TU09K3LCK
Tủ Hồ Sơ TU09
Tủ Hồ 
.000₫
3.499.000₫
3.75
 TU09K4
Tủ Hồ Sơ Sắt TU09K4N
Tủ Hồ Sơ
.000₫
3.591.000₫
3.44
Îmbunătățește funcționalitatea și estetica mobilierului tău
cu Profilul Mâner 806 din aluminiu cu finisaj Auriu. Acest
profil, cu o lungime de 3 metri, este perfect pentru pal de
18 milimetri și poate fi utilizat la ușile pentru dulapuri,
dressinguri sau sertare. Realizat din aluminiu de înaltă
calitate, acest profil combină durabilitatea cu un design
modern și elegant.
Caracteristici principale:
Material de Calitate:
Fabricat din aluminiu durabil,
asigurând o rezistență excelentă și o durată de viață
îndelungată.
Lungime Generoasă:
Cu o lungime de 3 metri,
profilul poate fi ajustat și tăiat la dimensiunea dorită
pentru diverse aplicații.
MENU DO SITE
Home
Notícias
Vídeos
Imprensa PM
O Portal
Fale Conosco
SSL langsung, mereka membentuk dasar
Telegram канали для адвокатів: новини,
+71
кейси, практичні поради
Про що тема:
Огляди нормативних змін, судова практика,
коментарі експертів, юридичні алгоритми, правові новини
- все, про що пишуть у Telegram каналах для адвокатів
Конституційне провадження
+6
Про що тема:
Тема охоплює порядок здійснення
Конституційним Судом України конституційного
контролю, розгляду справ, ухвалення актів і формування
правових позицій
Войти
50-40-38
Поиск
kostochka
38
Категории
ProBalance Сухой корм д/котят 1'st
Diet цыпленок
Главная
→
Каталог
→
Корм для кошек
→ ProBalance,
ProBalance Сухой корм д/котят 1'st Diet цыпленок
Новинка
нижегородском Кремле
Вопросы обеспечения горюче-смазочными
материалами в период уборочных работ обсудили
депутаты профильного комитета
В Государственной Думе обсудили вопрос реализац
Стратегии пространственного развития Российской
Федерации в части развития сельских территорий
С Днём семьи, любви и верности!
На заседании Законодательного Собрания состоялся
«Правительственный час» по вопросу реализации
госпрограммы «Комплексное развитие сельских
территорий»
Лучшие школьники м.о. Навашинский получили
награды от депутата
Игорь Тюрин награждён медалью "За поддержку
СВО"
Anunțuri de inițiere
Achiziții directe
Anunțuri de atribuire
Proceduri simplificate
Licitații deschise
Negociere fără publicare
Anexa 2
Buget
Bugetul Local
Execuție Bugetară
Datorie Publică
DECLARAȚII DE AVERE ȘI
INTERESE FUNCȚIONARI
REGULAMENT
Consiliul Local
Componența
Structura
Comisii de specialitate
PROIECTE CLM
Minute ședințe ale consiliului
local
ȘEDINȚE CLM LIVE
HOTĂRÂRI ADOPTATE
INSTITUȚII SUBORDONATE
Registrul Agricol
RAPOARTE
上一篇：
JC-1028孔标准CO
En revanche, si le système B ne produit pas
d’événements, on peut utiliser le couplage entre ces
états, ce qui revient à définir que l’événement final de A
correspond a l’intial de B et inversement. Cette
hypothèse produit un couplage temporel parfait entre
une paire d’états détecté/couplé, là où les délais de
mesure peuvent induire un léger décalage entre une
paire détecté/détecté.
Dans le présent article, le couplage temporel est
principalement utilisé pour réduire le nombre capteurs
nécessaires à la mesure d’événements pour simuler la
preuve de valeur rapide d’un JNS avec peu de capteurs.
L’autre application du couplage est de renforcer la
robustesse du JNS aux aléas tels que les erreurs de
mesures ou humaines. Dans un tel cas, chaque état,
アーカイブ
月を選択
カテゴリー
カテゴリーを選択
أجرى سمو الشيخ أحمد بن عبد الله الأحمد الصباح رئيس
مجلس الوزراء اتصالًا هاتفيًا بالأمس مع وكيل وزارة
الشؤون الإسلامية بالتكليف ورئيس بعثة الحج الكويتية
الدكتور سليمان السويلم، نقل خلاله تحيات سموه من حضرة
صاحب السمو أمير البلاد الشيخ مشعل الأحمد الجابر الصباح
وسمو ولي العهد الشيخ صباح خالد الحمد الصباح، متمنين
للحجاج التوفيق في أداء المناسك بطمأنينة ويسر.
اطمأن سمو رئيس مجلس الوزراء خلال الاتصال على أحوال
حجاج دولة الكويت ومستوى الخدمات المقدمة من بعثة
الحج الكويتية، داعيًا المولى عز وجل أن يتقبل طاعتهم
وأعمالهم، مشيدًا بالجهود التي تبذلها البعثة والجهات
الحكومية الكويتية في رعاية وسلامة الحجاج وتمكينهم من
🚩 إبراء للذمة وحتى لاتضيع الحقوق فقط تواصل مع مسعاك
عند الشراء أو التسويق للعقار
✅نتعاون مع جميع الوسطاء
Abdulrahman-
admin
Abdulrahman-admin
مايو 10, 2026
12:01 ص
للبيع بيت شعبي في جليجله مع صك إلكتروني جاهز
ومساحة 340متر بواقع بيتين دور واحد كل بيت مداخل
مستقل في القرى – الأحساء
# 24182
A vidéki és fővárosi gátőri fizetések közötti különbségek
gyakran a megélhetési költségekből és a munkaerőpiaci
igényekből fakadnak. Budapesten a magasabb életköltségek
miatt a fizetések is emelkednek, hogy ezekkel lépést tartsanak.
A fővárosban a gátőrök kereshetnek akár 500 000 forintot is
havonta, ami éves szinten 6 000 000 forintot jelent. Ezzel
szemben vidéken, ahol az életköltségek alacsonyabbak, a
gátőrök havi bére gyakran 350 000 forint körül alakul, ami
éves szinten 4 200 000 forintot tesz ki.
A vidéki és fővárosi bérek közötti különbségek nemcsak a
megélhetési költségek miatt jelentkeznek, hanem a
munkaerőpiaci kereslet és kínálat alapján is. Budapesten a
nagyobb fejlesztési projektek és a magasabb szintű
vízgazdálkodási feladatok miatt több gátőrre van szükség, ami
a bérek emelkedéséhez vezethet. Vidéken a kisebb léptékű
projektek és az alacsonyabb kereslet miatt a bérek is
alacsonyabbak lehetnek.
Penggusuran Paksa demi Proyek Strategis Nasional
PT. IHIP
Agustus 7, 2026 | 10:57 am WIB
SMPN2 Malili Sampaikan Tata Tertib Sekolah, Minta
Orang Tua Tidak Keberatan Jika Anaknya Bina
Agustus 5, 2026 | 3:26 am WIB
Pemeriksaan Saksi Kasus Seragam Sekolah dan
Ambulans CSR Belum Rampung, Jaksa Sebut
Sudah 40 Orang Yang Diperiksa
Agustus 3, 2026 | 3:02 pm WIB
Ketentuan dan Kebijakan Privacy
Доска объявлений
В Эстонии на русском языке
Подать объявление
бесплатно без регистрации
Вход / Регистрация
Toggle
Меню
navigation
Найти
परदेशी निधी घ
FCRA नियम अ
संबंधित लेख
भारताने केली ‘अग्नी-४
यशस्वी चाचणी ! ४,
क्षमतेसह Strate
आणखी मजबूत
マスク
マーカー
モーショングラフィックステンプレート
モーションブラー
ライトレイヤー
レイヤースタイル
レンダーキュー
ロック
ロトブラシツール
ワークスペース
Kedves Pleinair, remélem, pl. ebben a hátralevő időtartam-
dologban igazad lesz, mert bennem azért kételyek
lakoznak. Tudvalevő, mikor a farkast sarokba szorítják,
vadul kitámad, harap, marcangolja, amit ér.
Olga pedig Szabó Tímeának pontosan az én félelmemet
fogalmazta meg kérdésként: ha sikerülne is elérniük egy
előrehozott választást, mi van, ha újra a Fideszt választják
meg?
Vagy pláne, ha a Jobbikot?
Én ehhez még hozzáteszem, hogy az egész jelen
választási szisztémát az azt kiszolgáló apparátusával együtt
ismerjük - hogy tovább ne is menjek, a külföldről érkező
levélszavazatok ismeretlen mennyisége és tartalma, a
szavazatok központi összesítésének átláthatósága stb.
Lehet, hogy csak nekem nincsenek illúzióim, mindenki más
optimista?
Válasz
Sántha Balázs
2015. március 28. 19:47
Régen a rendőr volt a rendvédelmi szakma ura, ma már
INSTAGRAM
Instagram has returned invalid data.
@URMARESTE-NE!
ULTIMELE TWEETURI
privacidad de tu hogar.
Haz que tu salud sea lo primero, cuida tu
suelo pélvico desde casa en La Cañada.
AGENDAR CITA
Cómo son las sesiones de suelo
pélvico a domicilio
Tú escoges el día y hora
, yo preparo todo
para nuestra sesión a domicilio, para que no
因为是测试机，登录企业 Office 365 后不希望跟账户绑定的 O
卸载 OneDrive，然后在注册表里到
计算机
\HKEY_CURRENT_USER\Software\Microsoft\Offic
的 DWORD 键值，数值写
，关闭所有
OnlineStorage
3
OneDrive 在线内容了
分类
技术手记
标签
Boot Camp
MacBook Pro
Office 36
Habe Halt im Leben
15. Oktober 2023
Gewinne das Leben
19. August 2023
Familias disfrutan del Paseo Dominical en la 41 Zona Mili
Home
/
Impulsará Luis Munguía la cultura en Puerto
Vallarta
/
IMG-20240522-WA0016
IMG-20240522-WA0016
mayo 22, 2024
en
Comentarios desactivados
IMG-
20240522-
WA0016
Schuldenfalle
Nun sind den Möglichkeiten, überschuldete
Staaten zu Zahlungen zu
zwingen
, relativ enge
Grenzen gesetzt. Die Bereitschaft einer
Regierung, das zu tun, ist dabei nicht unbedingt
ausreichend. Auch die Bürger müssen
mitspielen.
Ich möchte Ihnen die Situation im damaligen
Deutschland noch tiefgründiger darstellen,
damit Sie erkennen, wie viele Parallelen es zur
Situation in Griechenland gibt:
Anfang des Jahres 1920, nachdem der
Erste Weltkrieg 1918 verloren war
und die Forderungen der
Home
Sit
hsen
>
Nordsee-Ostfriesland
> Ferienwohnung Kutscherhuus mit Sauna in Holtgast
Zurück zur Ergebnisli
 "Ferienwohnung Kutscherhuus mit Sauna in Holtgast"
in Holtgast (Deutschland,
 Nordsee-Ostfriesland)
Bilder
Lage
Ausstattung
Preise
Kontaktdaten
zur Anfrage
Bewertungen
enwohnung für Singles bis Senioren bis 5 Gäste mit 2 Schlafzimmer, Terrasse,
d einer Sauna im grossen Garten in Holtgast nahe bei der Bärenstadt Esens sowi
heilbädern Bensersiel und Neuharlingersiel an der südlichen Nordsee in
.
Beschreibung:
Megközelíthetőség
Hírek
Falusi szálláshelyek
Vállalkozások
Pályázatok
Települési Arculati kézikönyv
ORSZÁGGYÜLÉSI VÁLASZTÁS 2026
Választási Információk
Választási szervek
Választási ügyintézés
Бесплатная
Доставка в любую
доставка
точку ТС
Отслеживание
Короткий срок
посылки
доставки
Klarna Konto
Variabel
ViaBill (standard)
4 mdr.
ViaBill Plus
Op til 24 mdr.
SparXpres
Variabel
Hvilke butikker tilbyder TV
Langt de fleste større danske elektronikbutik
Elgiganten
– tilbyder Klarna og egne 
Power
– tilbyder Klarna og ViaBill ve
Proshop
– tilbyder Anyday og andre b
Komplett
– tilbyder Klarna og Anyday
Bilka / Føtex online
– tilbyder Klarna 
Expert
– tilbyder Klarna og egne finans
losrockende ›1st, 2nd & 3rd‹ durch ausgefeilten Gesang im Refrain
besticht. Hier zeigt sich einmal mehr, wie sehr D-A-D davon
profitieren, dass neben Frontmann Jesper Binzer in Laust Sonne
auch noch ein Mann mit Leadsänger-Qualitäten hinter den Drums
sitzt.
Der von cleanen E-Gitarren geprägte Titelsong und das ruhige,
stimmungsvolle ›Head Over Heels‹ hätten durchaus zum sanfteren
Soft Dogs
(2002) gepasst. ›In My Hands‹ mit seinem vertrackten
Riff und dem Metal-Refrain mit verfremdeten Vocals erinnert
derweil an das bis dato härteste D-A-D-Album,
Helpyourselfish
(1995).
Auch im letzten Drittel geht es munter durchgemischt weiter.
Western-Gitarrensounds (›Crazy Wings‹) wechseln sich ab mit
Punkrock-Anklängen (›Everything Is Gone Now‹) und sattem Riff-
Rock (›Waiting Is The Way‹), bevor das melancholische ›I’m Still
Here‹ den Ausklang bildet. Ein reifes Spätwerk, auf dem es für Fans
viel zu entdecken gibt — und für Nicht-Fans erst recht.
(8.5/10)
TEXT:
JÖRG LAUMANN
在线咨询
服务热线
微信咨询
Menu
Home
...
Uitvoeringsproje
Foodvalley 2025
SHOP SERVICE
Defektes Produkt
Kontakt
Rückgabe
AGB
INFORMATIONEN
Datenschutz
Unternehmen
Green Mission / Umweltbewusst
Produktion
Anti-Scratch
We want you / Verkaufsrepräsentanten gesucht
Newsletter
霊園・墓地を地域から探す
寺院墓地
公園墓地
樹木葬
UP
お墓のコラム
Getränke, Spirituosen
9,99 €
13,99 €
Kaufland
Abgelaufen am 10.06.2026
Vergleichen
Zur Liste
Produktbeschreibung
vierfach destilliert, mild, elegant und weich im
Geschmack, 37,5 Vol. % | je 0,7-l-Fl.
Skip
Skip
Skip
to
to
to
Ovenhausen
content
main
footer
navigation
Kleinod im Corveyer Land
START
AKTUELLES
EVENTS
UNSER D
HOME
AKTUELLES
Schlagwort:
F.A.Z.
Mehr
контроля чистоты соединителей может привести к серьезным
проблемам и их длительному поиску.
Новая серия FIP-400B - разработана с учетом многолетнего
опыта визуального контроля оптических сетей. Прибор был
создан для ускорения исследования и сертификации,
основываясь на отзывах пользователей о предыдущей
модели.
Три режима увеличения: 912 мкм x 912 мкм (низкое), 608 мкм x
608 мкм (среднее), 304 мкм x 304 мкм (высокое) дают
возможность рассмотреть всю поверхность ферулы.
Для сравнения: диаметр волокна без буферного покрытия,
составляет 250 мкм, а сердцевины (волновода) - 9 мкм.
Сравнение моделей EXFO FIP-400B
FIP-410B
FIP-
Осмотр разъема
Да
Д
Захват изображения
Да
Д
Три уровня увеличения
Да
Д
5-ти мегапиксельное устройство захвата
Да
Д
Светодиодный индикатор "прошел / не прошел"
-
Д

**********

**Work order:**
Reproduce the stretch of the data from its start through the line containing "Лучшие школьники м.о. Навашинский получили", substituting "Viber" for "Telegram" and leaving everything else unchanged.

**Response area:**
TU09K3LCK
Tủ Hồ Sơ TU09
Tủ Hồ 
.000₫
3.499.000₫
3.75
 TU09K4
Tủ Hồ Sơ Sắt TU09K4N
Tủ Hồ Sơ
.000₫
3.591.000₫
3.44
Îmbunătățește funcționalitatea și estetica mobilierului tău
cu Profilul Mâner 806 din aluminiu cu finisaj Auriu. Acest
profil, cu o lungime de 3 metri, este perfect pentru pal de
18 milimetri și poate fi utilizat la ușile pentru dulapuri,
dressinguri sau sertare. Realizat din aluminiu de înaltă
calitate, acest profil combină durabilitatea cu un design
modern și elegant.
Caracteristici principale:
Material de Calitate:
Fabricat din aluminiu durabil,
asigurând o rezistență excelentă și o durată de viață
îndelungată.
Lungime Generoasă:
Cu o lungime de 3 metri,
profilul poate fi ajustat și tăiat la dimensiunea dorită
pentru diverse aplicații.
MENU DO SITE
Home
Notícias
Vídeos
Imprensa PM
O Portal
Fale Conosco
SSL langsung, mereka membentuk dasar
Viber канали для адвокатів: новини,
+71
кейси, практичні поради
Про що тема:
Огляди нормативних змін, судова практика,
коментарі експертів, юридичні алгоритми, правові новини
- все, про що пишуть у Viber каналах для адвокатів
Конституційне провадження
+6
Про що тема:
Тема охоплює порядок здійснення
Конституційним Судом України конституційного
контролю, розгляду справ, ухвалення актів і формування
правових позицій
Войти
50-40-38
Поиск
kostochka
38
Категории
ProBalance Сухой корм д/котят 1'st
Diet цыпленок
Главная
→
Каталог
→
Корм для кошек
→ ProBalance,
ProBalance Сухой корм д/котят 1'st Diet цыпленок
Новинка
нижегородском Кремле
Вопросы обеспечения горюче-смазочными
материалами в период уборочных работ обсудили
депутаты профильного комитета
В Государственной Думе обсудили вопрос реализац
Стратегии пространственного развития Российской
Федерации в части развития сельских территорий
С Днём семьи, любви и верности!
На заседании Законодательного Собрания состоялся
«Правительственный час» по вопросу реализации
госпрограммы «Комплексное развитие сельских
территорий»
Лучшие школьники м.о. Навашинский получили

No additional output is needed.